B cell therapy in ANCA-associated vasculitis
Anti-neutrophil cytoplasmic antibody (ANCA)-associated vasculitis (AAV) is a rare autoimmune disease with a UK prevalence of 250 per million. The immunopathogenesis includes neutrophil activation by B cell-derived ANCAs, activation of the alternative complement pathway, and dysregulated T cell responses that result in a necrotizing vasculitis of small blood vessels. The central role of B cells is highlighted by the presence of activated B cells in inflammatory lesions, the association of B cell activation status with disease activity and the efficacy of B cell depletion therapy with rituximab as both an induction and maintenance agent. Rituximab, the only licenced therapy for AAV, is associated with a remission failure rate of 10-30%, and for those who achieve remission, repeated doses are needed to prevent relapses, increasing the risk of hypogammaglobulinaemia and susceptibility to infections. Thus, there is an unmet need to develop a treatment regimen that induces prolonged remission without the need for maintenance therapy. This thesis investigates some of the mechanisms, shortfalls and clinical implications of B cell targeted therapies for the treatment of AAV.
As our understanding of rituximab’s mechanism of action has evolved, the concept of rituximab resistance has emerged. In the first section, a combination of flow cytometry and single cell RNA sequencing (scRNA-seq) is used to demonstrate the dissociation between peripheral B cell depletion and the persistence of B cells in the tissue after rituximab using sequential nasal mucosal biopsies in patients with active AAV. Persistent nasal B cells had expression profiles suggesting the capacity for antigen presentation and production of proinflammatory cytokines. Quantification of predicted cell-cell interactions based on receptor-ligand expression revealed several significant predicted interactions between B and T cell ligand and receptor gene expression, highlighting the complex interplay of stimulatory and inhibitory signalling pathways within the tissue microenvironment, and also revealing some potential mechanisms of rituximab resistance.
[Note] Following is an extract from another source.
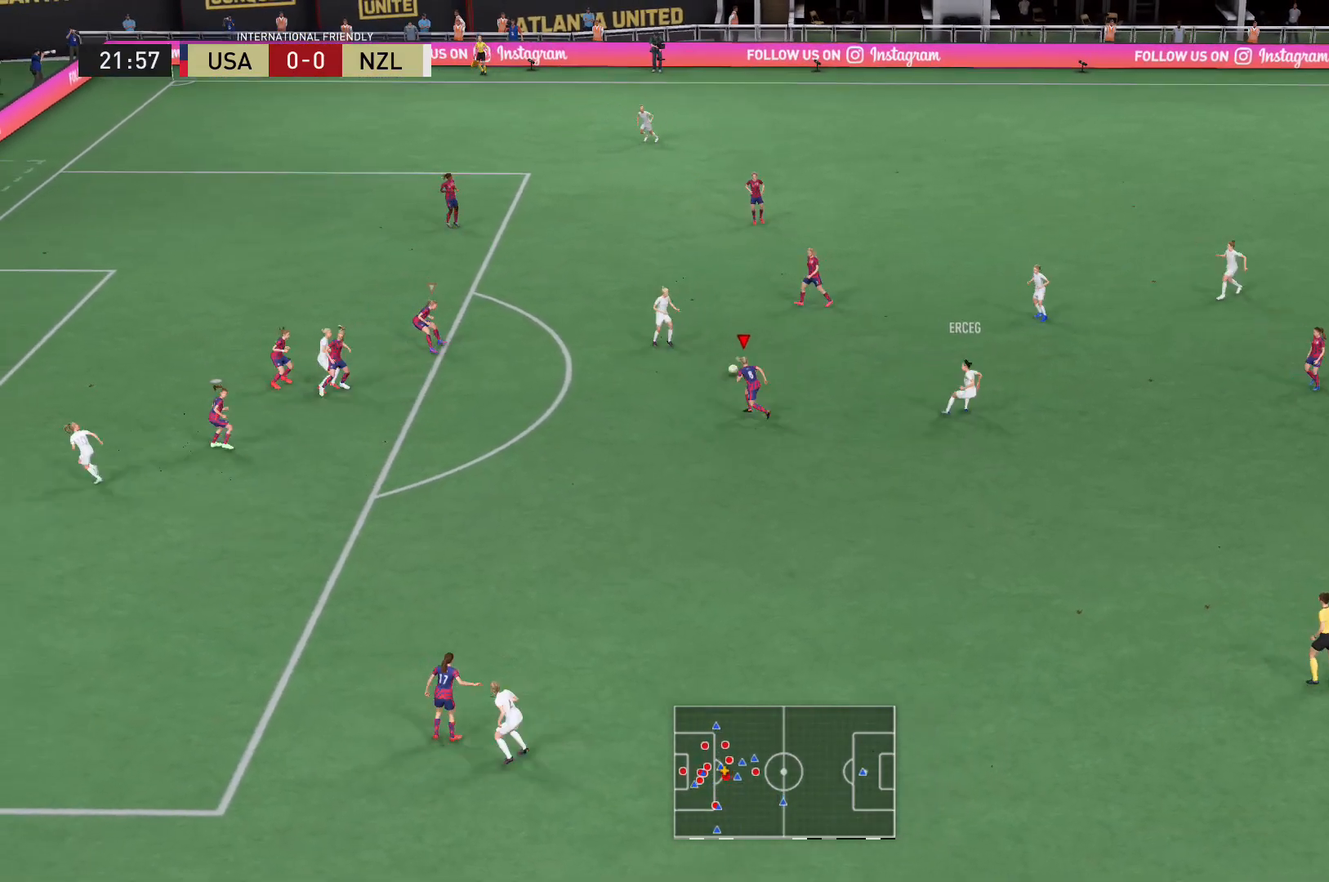
{"buttons": ["R2"], "left_stick": "up-left", "right_stick": "center", "events": []}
In the second section, experiments were conducted using COMBIVAS trial (a mechanistic study of rituximab plus belimumab versus rituximab plus placebo in AAV) samples to evaluate the early pharmacodynamic effects of BAFF antagonism with belimumab on B cells and B cell subsets in patients with active AAV. A combination of flow cytometry and scRNA-seq was used with the primary aim of understanding the mechanisms driving the early rise in circulating B cell numbers after belimumab. We report variable elevations in circulating memory B cells after belimumab that were potentially influenced by prior therapies and/or subtherapeutic drug concentrations. Evidence to support the hypothesis of belimumab-induced tissue mobilisation of B cells was supported by the finding of blood B cells from belimumab-treated samples with expression profiles that were compatible with recent tissue residency. Unfortunately, the BCR-seq analysis, which was limited by poor BCR coverage and small sample size, did not corroborate these findings.
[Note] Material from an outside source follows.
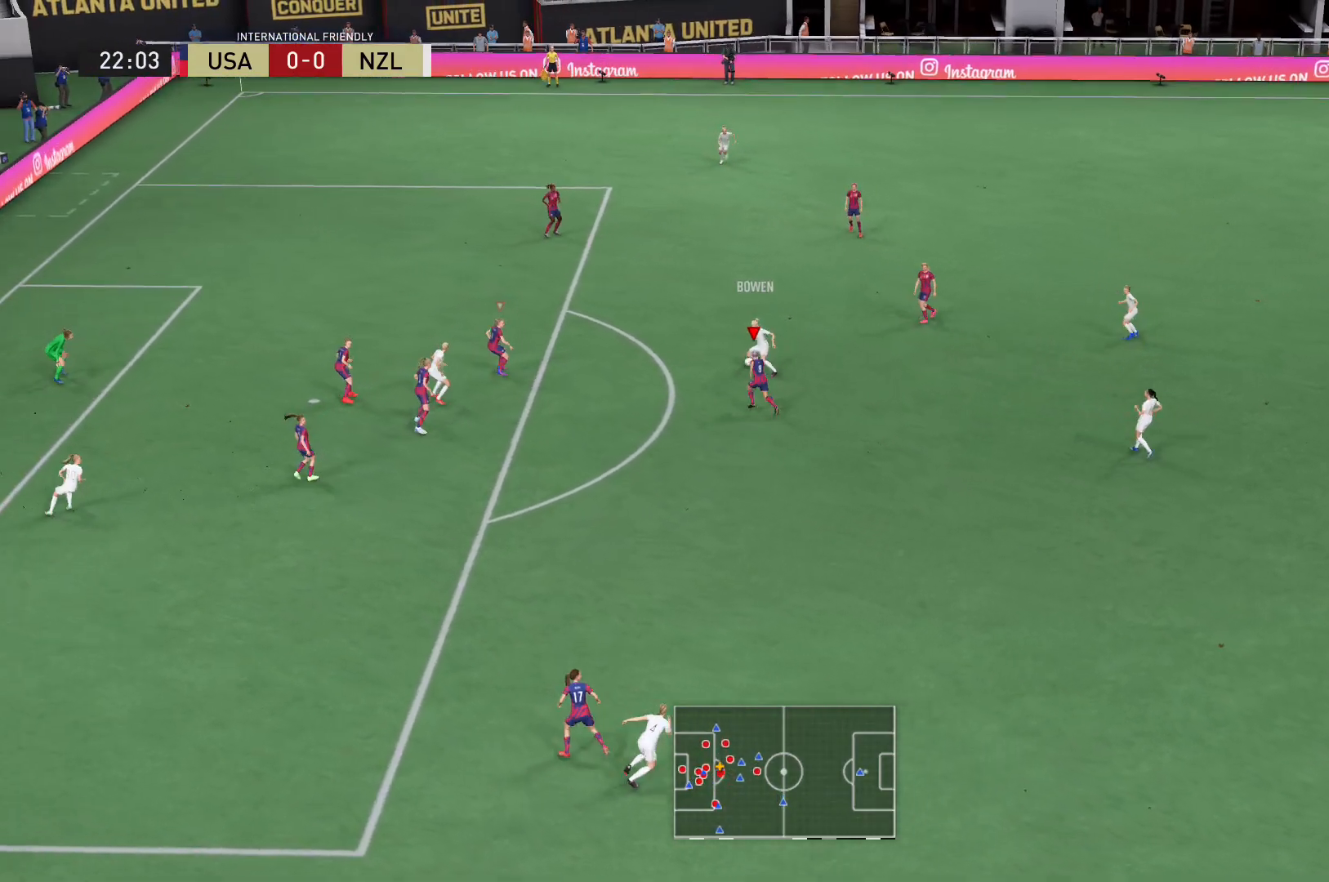
{"buttons": ["R2"], "left_stick": "up-left", "right_stick": "center", "events": []}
In the final section, data from a cohort of rituximab-treated AAV patients was analysed to test whether patient-specific and/or disease-specific risk factors for relapse and infection could be used in combination to generate risk prediction models to help guide decision making regarding extended rituximab maintenance therapy in AAV. While the models had insufficient power to discriminate risk between individual patients, they were able to assign patients into risk groups for both relapse and infection. The ability to identify risk groups may help in decisions regarding the potential benefit of ongoing rituximab treatment.